Per questo, una crisi di liquidità potrebbe anche mettere a rischio il pagamento
degli stipendi di novembre.
La “newco”, la nuova società pronta a
partire “pulita”, confidava (e ancora confida) di mettersi in movimento con una
dotazione di 1,2 miliardi, frutto del sequestro dei beni alla famiglia Riva
deciso dalla Procura di Milano. Il fatto è che i Riva hanno presentato ricorso
contro questa decisione e quel punto la banca che avrebbe dovuto mettere a
disposizione la liquidità si è fermata in attesa che il tribunale svizzero si
pronunci sulla legittimità del sequestro. Potrebbe essere questione di un mese,
ma il tribunale potrebbe anche prendersi qualche mese in più. A questo punto, la
newco non parte e si ferma anche la bonifica di Taranto, che attingeva ai soli
liquidati.

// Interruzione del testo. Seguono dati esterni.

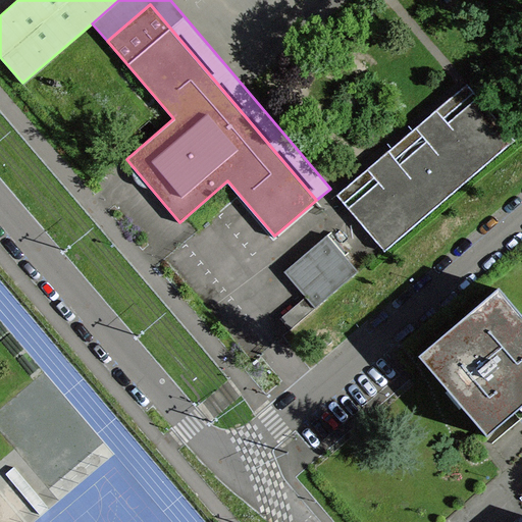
[(348,208),(384,251),(514,140),(477,97),(448,122),(442,117),(430,127),(435,134),(427,141),(425,139),(420,141),(409,148),(400,157),(397,163),(399,165),(390,172),(385,166),(373,176),(377,181),(348,208)]
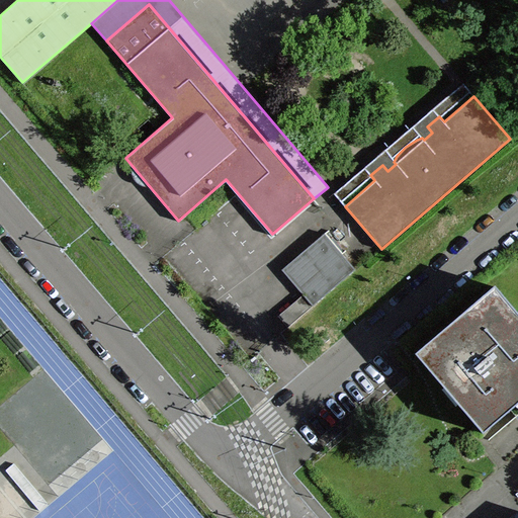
[(517,402),(517,312),(496,285),(416,353),(484,432),(517,402)]
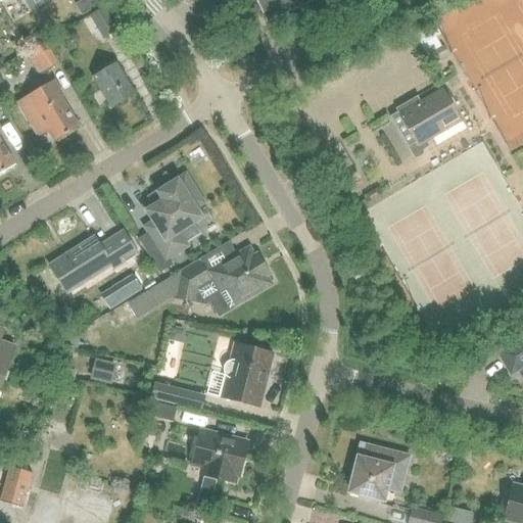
[(100,0),(88,0),(94,10),(103,4),(100,0)]
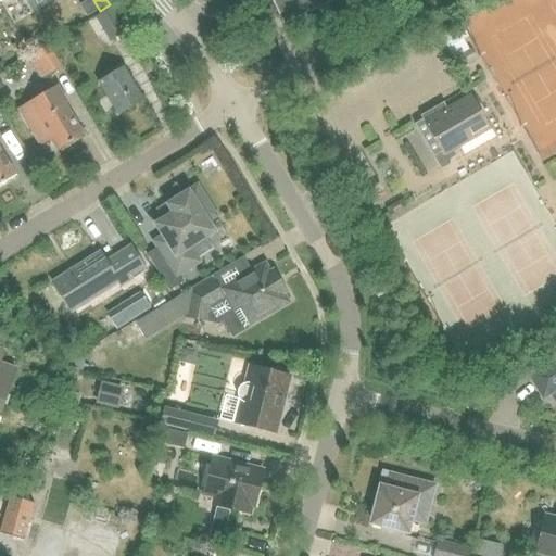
[(374,0),(253,0),(263,20),(277,13),(282,24),(320,7),(327,21),(327,22),(374,0)]
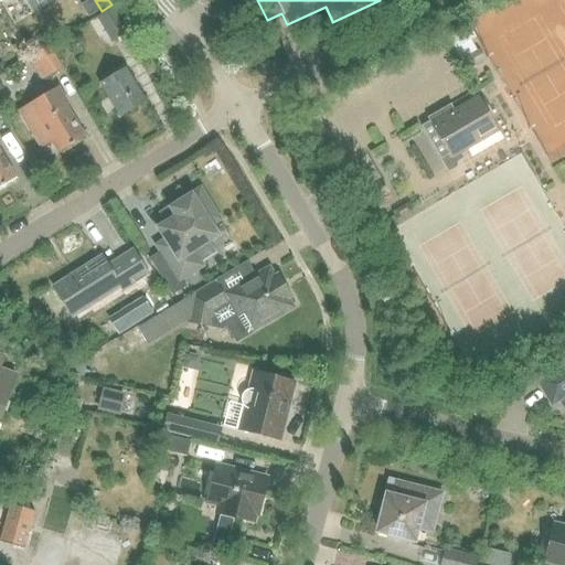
[(116,6),(120,12),(127,9),(124,3),(123,2),(116,6)]
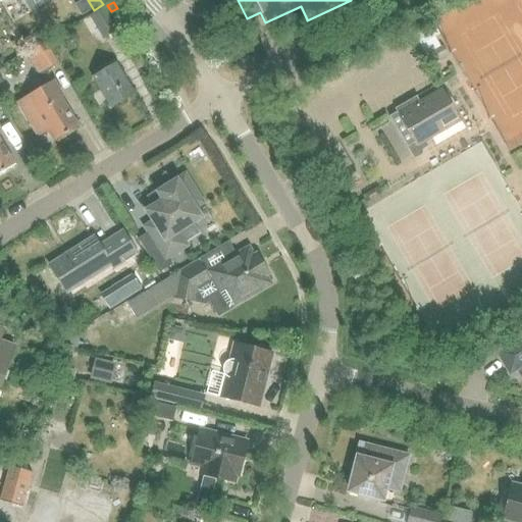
[(90,17),(102,37),(115,30),(103,9),(90,17)]
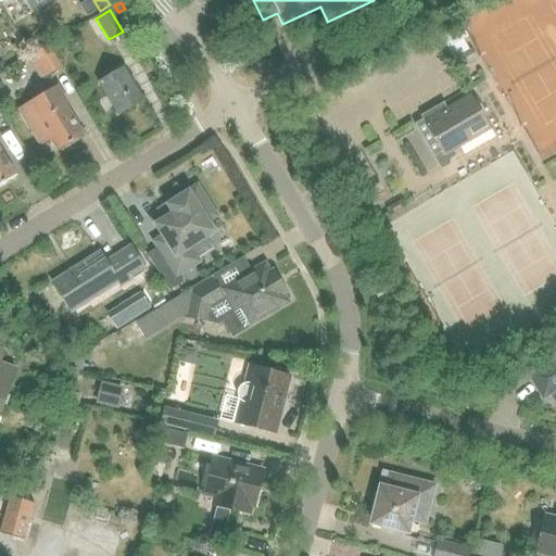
[(460,26),(439,39),(444,50),(467,37),(460,26)]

L’Ilva, nel frattempo, continua a perdere dal punto di vista
contabile e vede assottigliarsi il numero dei suoi clienti. Anche il gasdotto
Tap (Transadriatico, dalla Turchia all’Italia, con arrivo vicino a Taranto) che
avrebbe dovuto garantire lavoro all’Ilva pare abbia fatto scelte diverse,
escludendo il gruppo siderurgico. Come se non bastasse, anche nel settore auto
si sono perse commesse importanti con il risultato che l’altoforno 1 di Taranto,
che era stato riavviato, lavora oggi al di sotto del 50%. Non è finita, perché
si è pure fermato il tubificio, la produzione più ricca. Tutta questa sequenza
negativa impatta automaticamente, con altrettanta durezza, su Cornigliano, che
non produce più acciaio (l’altoforno è stato chiuso da tempo, l’ipotesi di
costruire un forno elettrico era stata alla fine bocciata), ma si concentra
sulle lavorazioni a freddo, cioè sulla laminazione dei coils che arrivano
appunto da Taranto. Non è un caso che nei giorni scorsi l’azienda abbia chiamato
i delegati informandoli del rischio di perdere un’importante commessa spagnola
nella banda stagnata, che era ripartita, complice l’invio ritardato dei coils
per altro (parrebbe) non di qualità eccelsa. In uno scenario di questo tipo, con
la linea di zincatura sempre al palo, il rischio di veder peggiorare rapidamente
la situazione è quanto mai concreto.